It is important to note that the Item_Visibility has a total of 7880 rows. In such cases, bar graphs are not a suitable plotting option.

We will visualize the result with the help of a scatter plot. Let's see how.

fig = px.scatter(df,x='Item_Visibility', y='Item_Outlet_Sales',color='Item_Visibility')
fig.show()

We observe that items with visibility between 0.005 to 0.18 generate the most sales, whereas, items with visibility of more than 0.2 generate the least sales. We can also say that products with a very high visibility are not making a lot of sales. This can be due to many reasons like, big items (or items with more visibility) are more costly, so they are sold less, or because big items are hard to carry around and therefore not purchased daily or in bulk.

Since Item_Visibility can (not necessarily) be correlated with Item_Weight, we will check if Item_Weight analysis gives us the same result.

First, checking to see if the Item_Weight is greater than or equal to 0. We can simply do so by checking the minimum value for this variable.

df['Item_Weight'].min()
4.555

We see that the minimum value is 4.555 units. Now, we shall proceed with the further steps.

▶ _Information provided_
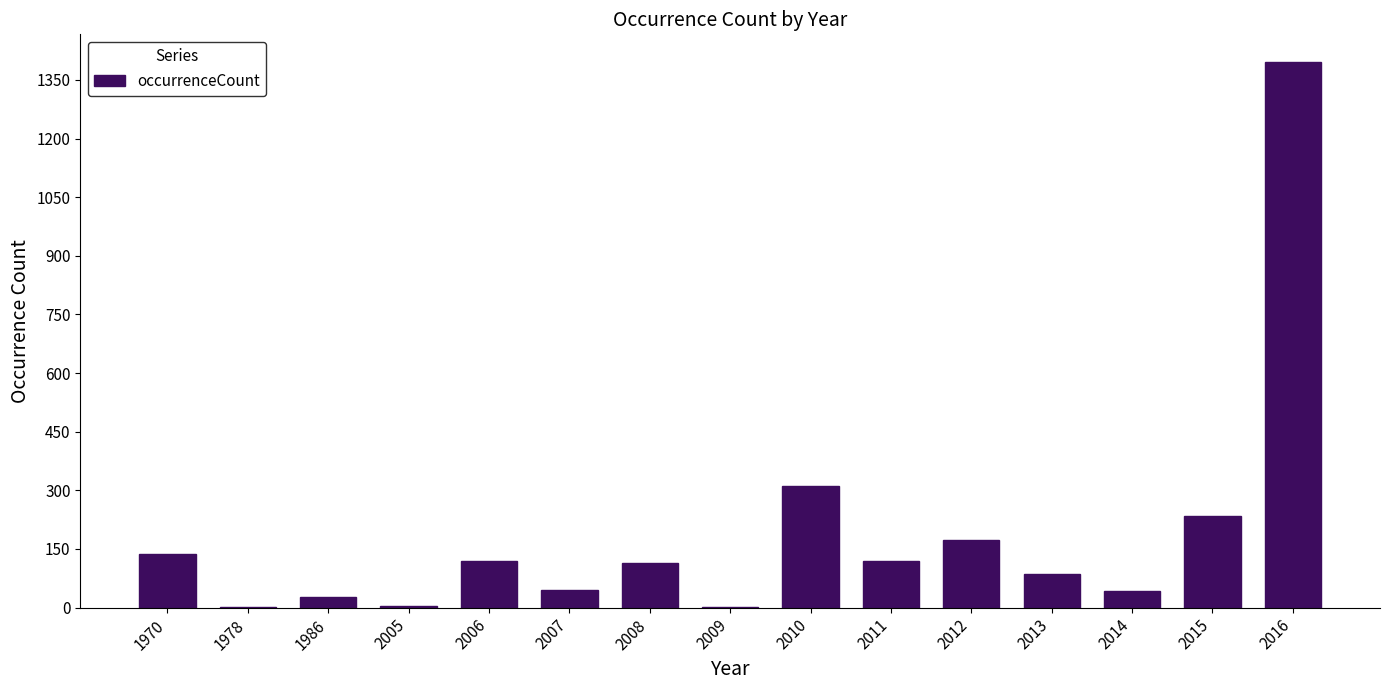

Which has a higher value, 2011 or 2016?

2016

▶ _Required work_
1 – In the sales analysis walkthrough, what range of item visibility is said to generate the most sales?
2 – Carry on the sales analysis walkthrough from its final sentence.

▶ _Exercise results_
1 – Visibility between 0.005 and 0.18.

2 –
pd.set_option('display.float_format', lambda x: '%.3f' % x)
item_visibility_sales = df.groupby("Item_Weight")[["Item_Outlet_Sales"]].sum().sort_values(by=['Item_Outlet_Sales'],ascending=[False]).reset_index()
item_visibility_sales.sort_values(by=['Item_Outlet_Sales'],ascending=[False])

We see that product with the a weight of 12.85 units has made the most sales and Item_Weight around 9.1 units has the least sales.

Visualizing the same using a scatter plot to get a clear picture.

fig = px.scatter(df,x='Item_Weight', y='Item_Outlet_Sales',color='Item_Weight')
fig.show()

The scatter plot also shows that products with weight 12.6 units are making the most sales. The total sales corresponding to other item weight are scattered across the plot.

Item MRP v/s Sales

Which category do these products fall under?

Checking the sales for different item MRP below:-

df.groupby("Item_MRP")[["Item_Outlet_Sales"]].max().sort_values(by=['Item_Outlet_Sales'],ascending=[False]).reset_index()

The output will show that the product with MRP 234.9958 has the most sales, followed by MRP 253.0356, with the 2nd highest sales.
Whereas, the product with MRP 31.290 has the least sales. Let's find out what these items are.

Finding out the item type for the Item_MRP making the highest sales.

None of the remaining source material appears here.